Travel accessibility information A travel planning app uses place details to display wheelchair accessibility information and dog-friendly policies for restaurants and hotels. The app filters results based on specific attributes returned by the Places API to match traveler needs.
FAQ
What is the difference between Places API and Places API (New)?
Places API (New) represents an updated version with different service endpoints and response formats. While both provide location data, the new version uses endpoints like /places and places:searchText instead of the legacy endpoint structure. Google provides a migration guide to help developers choose the appropriate version for new projects.
How do I obtain a place ID? You can obtain place IDs through multiple Google Maps Platform APIs. Submit a text search or nearby search through the Places API, or use the Geocoding API to convert an address into coordinates and its corresponding place ID. The Routes API and Address Validation API also return place IDs in their responses.
What data can I retrieve about a place? The API returns comprehensive details including formatted address components, phone numbers, business hours, user ratings, reviews, price levels, photos, and geographic coordinates. You can request specific fields to minimize response size and improve performance.
Is Google Places free to use? The Places API operates on a pay-as-you-go pricing model through the Google Cloud Platform. While there is a free tier with monthly credits, continued or high-volume usage incurs charges based on the specific API calls made (such as autocomplete requests, place details, or photo downloads).

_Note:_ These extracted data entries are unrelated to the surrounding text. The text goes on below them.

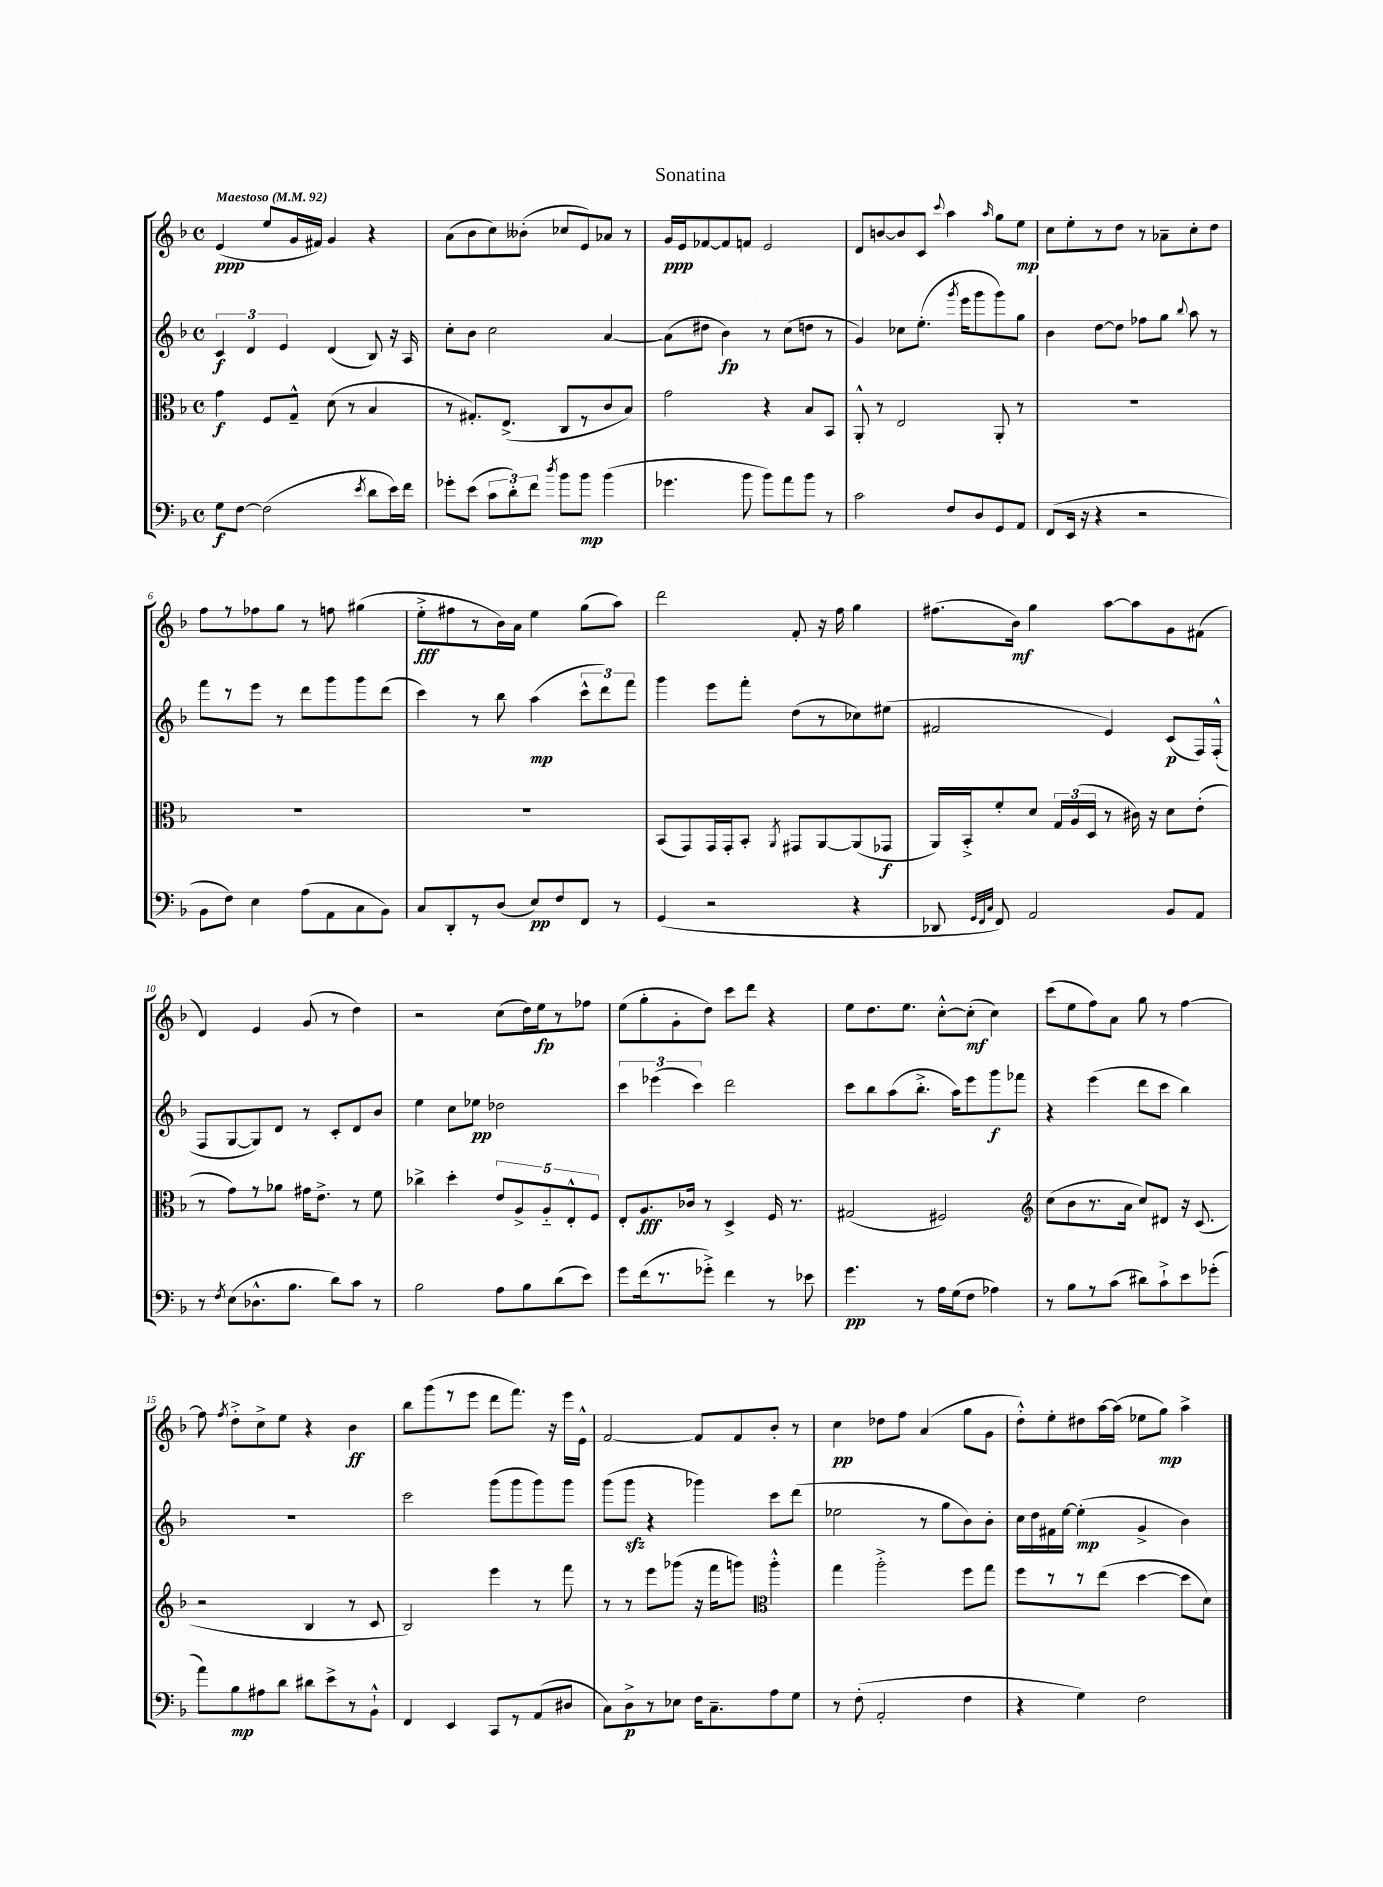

**kern	**kern	**kern	**kern
*staff4	*staff3	*staff2	*staff1
*clefF4	*clefC3	*clefG2	*clefG2
*k[b-]	*k[b-]	*k[b-]	*k[b-]
*M4/4	*M4/4	*M4/4	*M4/4
*met(c)	*met(c)	*met(c)	*met(c)
*MM92	*MM92	*MM92	*MM92
8G\L	4g\	6c/	(4e/
[8F\J	.	.	.
.	.	6d/	.
(2F\]	8F/L	.	8ee/L
.	.	6e/	.
.	8G~^^/J	.	16g/L
.	.	.	16f#/JJ)
.	(8d\	(4d/	4g/
.	8r	.	.
8qe/	.	.	.
8d\L	4B-/	8B-/)	4r
16e\L)	.	16r	.
16f\JJ	.	16A/	.
=	=	=	=
8g-'\L	8r	8cc'\L	(8a\L
(8e\J	8.G#'/L)	8b-\J	8b-\
12c\L	.	2cc\	8cc\)
.	(8.E^/J	.	.
12d'\)	.	.	.
.	.	.	(8b--'\J
12f\J	.	.	.
8qdd/	.	.	.
8b-\L	8C/L	.	8cc-/L
8b-\J	8r	.	8e/)
(4b-\	8c/	[4a/	8a-/J
.	8B-/J)	.	8r
=	=	=	=
4.g-\	2g\	(8a\]L	16g/LL
.	.	.	16e/J
.	.	8dd#\J	[8f-/
.	.	4b-\)	8f-/]
8b-\	.	.	8f/J
8b-\L)	4r	8r	2e/
8a\	.	(8cc\L	.
8b-\J	8B-/L	8dd\J	.
8r	8BB-/J	8r	.
=	=	=	=
2c\	8AA'^^/	4g/)	8d/L
.	8r	.	[8b/
.	2E/	8cc-\L	8b/]
.	.	(8.ee'\J	8c/J
.	.	.	8qqccc/
8F/L	.	.	4aa\
.	.	8qggg/	.
.	.	16eee\LK	.
8D/	.	8ggg\	.
.	.	.	16qqaa/
8GG/	8AA'/	8ggg\)	8gg\L
8AA/J	8r	8gg\J	8ee\J
=	=	=	=
(8FF/L	1r	4b-\	8cc\L
16EE/Jk	.	.	8ee'\
16r	.	.	.
4r	.	[8dd\L	8r
.	.	8dd\]J	8dd\J
2r	.	8ff-\L	8r
.	.	8gg\J	8a-~\L
.	.	8qqbb-/	.
.	.	8aa\	8cc'\
.	.	8r	8dd\J
=	=	=	=
8BB-\L	1r	8fff\L	8ff\L
8F\J)	.	8r	8r
4E\	.	8eee\J	8ff-\
.	.	8r	8gg\J
(8A\L	.	8ddd\L	8r
8AA\	.	8ggg\	8ff\
8C\	.	8ggg\	(4gg#\
8BB-\J)	.	(8ddd\J	.
=	=	=	=
8C/L	1r	4ccc\)	8ee'^\L
8DD'/	.	.	8ff#\
8r	.	8r	8r
(8D/J	.	8bb-\	16b-\L)
.	.	.	16a\JJ
8E/L)	.	(4aa\	4ee\
8F/	.	.	.
8FF/J	.	12ccc^^\L	(8gg\L
.	.	12ddd\)	.
8r	.	.	8aa\J)
.	.	12fff\J	.
=	=	=	=
(4GG/	(8BB-/L	4ggg\	2ddd\
.	8GG/)	.	.
2r	16GG/L	8eee\L	.
.	16GG'/J	.	.
.	8BB-'/J	8fff'\J	.
.	8qAA/	.	.
.	8GG#/L	(8dd\L	8f'/
.	[8AA/	8r	16r
.	.	.	16ff\
4r	(8AA/]	8cc-\)	4gg\
.	8GG-/J	(8ee#\J	.
=	=	=	=
8DD-/	16AA/LL)	2f#/	(8.ff#\L
.	16BB-'^/J	.	.
32qqGG/LLL	.	.	.
32qqFF/	.	.	.
32qqC/JJJ	.	.	.
8FF/)	8f'/	.	.
.	.	.	16b-\Jk)
2AA/	8d/J	.	4gg\
.	24G/LL	.	.
.	(24A/	.	.
.	24D/JJ	.	.
.	8r	4e/)	[8aa\L
.	16c#\)	.	8aa\]
.	16r	.	.
8BB-/L	8d\L	(8c/L	8g\
8AA/J	(8e'\J	16F/L)	(8f#\J
.	.	(16F'^^/JJ	.
=	=	=	=
8r	8r	8F/L	4d/)
8qF/	.	.	.
(8E\L	8g\L)	[8G/	.
8.D-^^\	8r	8G/])	4e/
.	8a-\J	8d/J	.
8.B-\J	.	.	.
.	16g#\LK	8r	(8g/
.	8.e^\J	.	.
8d\L)	.	8c'/L	8r
8c\J	8r	8d/	4dd\)
8r	8f\	8b-/J	.
=	=	=	=
2B-\	4cc-^\	4ee\	2r
.	4dd'\	8cc\L	.
.	.	8ee-\J	.
8A\L	10e/L	2dd-\	(8cc\L
.	10A^/	.	.
8B-\	.	.	16dd\L)
.	.	.	16ee\J
.	10A'~/	.	.
(8d\	.	.	8r
.	10E'^^/	.	.
8e\J)	.	.	8ff-\J
.	10F/J	.	.
=	=	=	=
8g\L	8E'/L	6ccc\	(8ee\L
(16f\k	8.A/	.	8gg'\
.	.	(6eee-\	.
8.r	.	.	.
.	.	.	8g'\
.	16c-/Jk	.	.
.	.	6ccc\)	.
8g-'^\J)	8r	.	8dd\J)
4f\	4D^/	2ddd\	8ccc\L
.	.	.	8ddd\J
8r	16F/	.	4r
.	8.r	.	.
8e-\	.	.	.
=	=	=	=
4.g\	(2G#/	8ccc\L	8ee\L
.	.	8bb-\	8.dd\
.	.	(8aa\	.
.	.	.	8.ee\J
8r	.	8.bb-'^\J	.
16A\LL	2F#/)	.	[8cc'^^\L
(16G\J	.	16aa\LK)	.
8F\J	.	8eee\	(8cc'\]J
4A-\)	.	8ggg\	4cc\)
.	.	8fff-\J	.
=	=	=	=
*	*clefG2	*	*
8r	(8cc\L	4r	(8ccc\L
8B-\L	8b-\	.	8ee\
8r	8.r	(4eee\	8ff\)
(8c\J	.	.	8a\J
.	16a\Jk	.	.
8d#\L)	8cc/L)	8ddd\L	8gg\
8c`^\	8d#/J	8ccc\J	8r
8e\	16r	4bb-\)	[4ff\
.	(8.c/	.	.
(8g-'\J	.	.	.
=	=	=	=
8a\L)	2r	1r	8ff\]
.	.	.	8qff/
8B-\	.	.	8dd'^\L
8A#\	.	.	8cc^\
8d\J	.	.	8ee\J
8d#\L	4B-/	.	4r
8e^\	.	.	.
8r	8r	.	4b-\
8BB-`^^\J	8c/	.	.
=	=	=	=
4FF/	2B-/)	2ccc\	8bb-\L
.	.	.	(8ggg\
4EE/	.	.	8r
.	.	.	8eee\J
8CC/L	4eee\	(8ggg\L	8ddd\L
8r	.	8ggg\	8.fff\J)
(8AA/	8r	8ggg\)	.
.	.	.	16r
8D#/J	8fff\	8ggg\J	16eee\LL
.	.	.	16e^^\JJ
=	=	=	=
8C\L)	8r	(8ggg\L	[2f/
8D^\	8r	8ggg\J	.
8r	8eee\L	4r	.
8E-\J	(8ggg-\J	.	.
16F\LK	16r	4ggg-\)	8f/]L
8.C~\	16fff\LK	.	.
.	8ggg\J)	.	8f/
*	*clefC3	*	*
8A\	4aa'^^\	8ccc\L	8b-'/J
8G\J	.	(8ddd\J	8r
=	=	=	=
8r	4gg\	2ee-\	4cc\
(8F'\	.	.	.
2AA'/	2aa'^\	.	8dd-\L
.	.	.	8ff\J
.	.	8r	(4a/
.	.	8gg\L	.
4F\	8ff\L	8b-\)	8gg\L
.	8gg\J	8b-'\J	8g\J
=	=	=	=
4r	8ff\L	16cc\LL	8dd'^^\L)
.	.	16dd\	.
.	8r	16f#\	8ee'\
.	.	[16ee\JJ	.
4G\)	8r	(4ee'\]	8dd#\
.	(8ee\J	.	[16aa\L
.	.	.	(16aa\]JJ
2F\	[4dd\	4g^/	8ee-\L
.	.	.	8gg\J)
.	8dd\]L	4b-\)	4aa^\
.	8d\J)	.	.
==	==	==	==
*-	*-	*-	*-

How does the autocomplete feature work? Autocomplete provides type-ahead predictions as users type geographic queries. The API returns a list of suggested places, including businesses, addresses, and points of interest, matched to the partial text input. You can bias results toward specific geographic areas or place types to improve relevance.
Can I use Google Places data for SEO purposes? While you cannot directly manipulate Google search rankings using the Places API, you can use the data to enhance your website's local content, validate business information accuracy, and improve user experience with rich location details. Ensure your own business information in Google Business Profile matches the data structure used by Places API.